(Beginning of Text segment)

Next on the schedule was a tour of the college in two groups, ours lead by Matt and Kieran. Unlike the year before we were able to look in Kieran’s room which was up a very steep, narrow staircase (we all agreed that would be fun to navigate after a night out). We skipped the library (as Matt said “Well, it’s basically a lot of books”) and headed for the JCR (Junior Common Room), which was thankfully normal. Two years earlier we had visited Corpus Christi college to find a hairy creature (apparently a student) asleep on the sofa and posters saying “Have you seen this sock?” which had somewhat put me off Oxford.
The JCR was followed by the mound which is surmounted by steps. When you clap from a certain spot at the bottom your clap is echoed back but sounds like a squeaky bird call. Then we were given a history of the buildings of New, Matt having memorised the entire contents of Wikipedia. Apparently the old city wall runs through the college grounds and is inspected every three years by the mayor or Oxford. After this we headed to my favourite part of the college.
The cloisters are some of the oldest in Oxford and as my mum said on a recent trip to Oxford, look like they belong in Hogwarts. And indeed they do! The scene in ‘The Goblet of Fire’ in which Mad-Eye Moody turns Draco into a ferret was filmed in New College cloisters. This news was met by mass humming of the Potter theme tune; Tanya and I were ready with our wands. We weren’t the worst though, I heard several whispers of “Daniel Radcliffe walked here.” and “Robert Pattinson was in that scene!”

(End of Text segment)
(Beginning of Data provided)

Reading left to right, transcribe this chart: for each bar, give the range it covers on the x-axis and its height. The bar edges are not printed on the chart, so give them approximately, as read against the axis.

(End of Data provided)

* Work order 1 *
Decide whether each statement agrees with the account of the college tour: (a) the group visited the library during the tour; (b) Kieran's room was reached by a steep, narrow staircase; (c) the old city wall is inspected every five years. Give yes or no for each, quoting the deciding words.
* Work order 2 *
According to the account of the college tour, which film scene was shot in the New College cloisters?

* Answer area 1 *
(a) No: "We skipped the library"
(b) Yes: "up a very steep, narrow staircase"
(c) No: "is inspected every three years"

* Answer area 2 *
The scene in 'The Goblet of Fire' in which Mad-Eye Moody turns Draco into a ferret.